REPUBLIKA.CO.ID, BAMAKO, MALI – Presiden transisi Mali, kembali pulang, Jumat (27/7) setelah dua bulan menjalani perawatan medis di Prancis. Ia menderita cedera parah akibat dipukuli oleh para pemrotes yang mendukung pemimpin kudeta berkuasa hingga kini.
Dioncounda Traore menjadi presiden Mali pada Aprli setelah para tentara di balik kudeta Maret setuju menyerahkan kekuasaan ke pemerintah sipil sementara. Namun pemimpin kudeta dari militer Kapten Amadou Sanogo menunjukkan tanda-tanda enggan pergi.
Pada Mei, pendukung Sanogo menerobos keamanan dan menyerang Traore di kantornya.
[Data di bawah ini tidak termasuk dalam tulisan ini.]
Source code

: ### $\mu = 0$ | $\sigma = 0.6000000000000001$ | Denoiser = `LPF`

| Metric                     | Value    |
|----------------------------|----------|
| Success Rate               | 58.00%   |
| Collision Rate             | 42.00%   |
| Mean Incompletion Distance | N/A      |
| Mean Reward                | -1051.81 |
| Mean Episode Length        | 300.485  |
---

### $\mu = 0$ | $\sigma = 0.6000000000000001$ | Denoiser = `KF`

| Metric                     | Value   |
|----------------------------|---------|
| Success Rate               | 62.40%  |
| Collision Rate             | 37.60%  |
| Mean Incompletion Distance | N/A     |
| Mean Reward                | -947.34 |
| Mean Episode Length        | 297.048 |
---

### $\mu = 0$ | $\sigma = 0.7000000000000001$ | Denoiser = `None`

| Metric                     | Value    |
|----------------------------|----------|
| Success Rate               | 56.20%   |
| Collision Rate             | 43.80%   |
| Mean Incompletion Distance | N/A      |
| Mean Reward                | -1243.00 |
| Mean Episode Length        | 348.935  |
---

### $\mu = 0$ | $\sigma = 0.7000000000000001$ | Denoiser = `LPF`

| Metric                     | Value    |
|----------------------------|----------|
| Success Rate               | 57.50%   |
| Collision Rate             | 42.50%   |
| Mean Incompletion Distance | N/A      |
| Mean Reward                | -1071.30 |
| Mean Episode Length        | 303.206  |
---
Ia tak sadarkan diri saat dilarikan ke rumah sakit. Para demonstran terlihat mengibarkan dasi dan sepatunya yang berdarah sebagai perayaan.
Demonstran diyakini mendapat bantuan oleh para tentara loyalis unta militer yang mengambil alih kekuasan pada Maret. Mereka ialah militer yang tak bahagia dengan transisi kembali ke pemerintah sipil. Banyak orang yang meyakini bahwa Traore tak akan kembali ke negara di Afrika barat itu setelah dipukuli dan dilukai parah.
"Saya pikir Traore begitu berani untuk memutuskan kembali pulang," ujar seorang mahasiswa dari Universitas Bamako, Binta Sangare. "Dalam kenyataan, saya tidak suka dia sebagai presiden transisi, namun jika ia adalah jalan keluar dari krisis ini, maka kami tak punya pilihan."
Traore, mantan kepala perlemen nasional Mali, dilihat sebagai sekutu terdekat presiden yang digulingkan oleh pemimpin kudete, Sanogo. Meski kudeta pada Maret lalu dianggap kemunduran demokrasi dua dekade di Mali, banyak yang menyatakan dukungan terhadap pengambilalihan militer karena frustrasi dengan rezim terdahulu yang dipandang korup dan tak becus.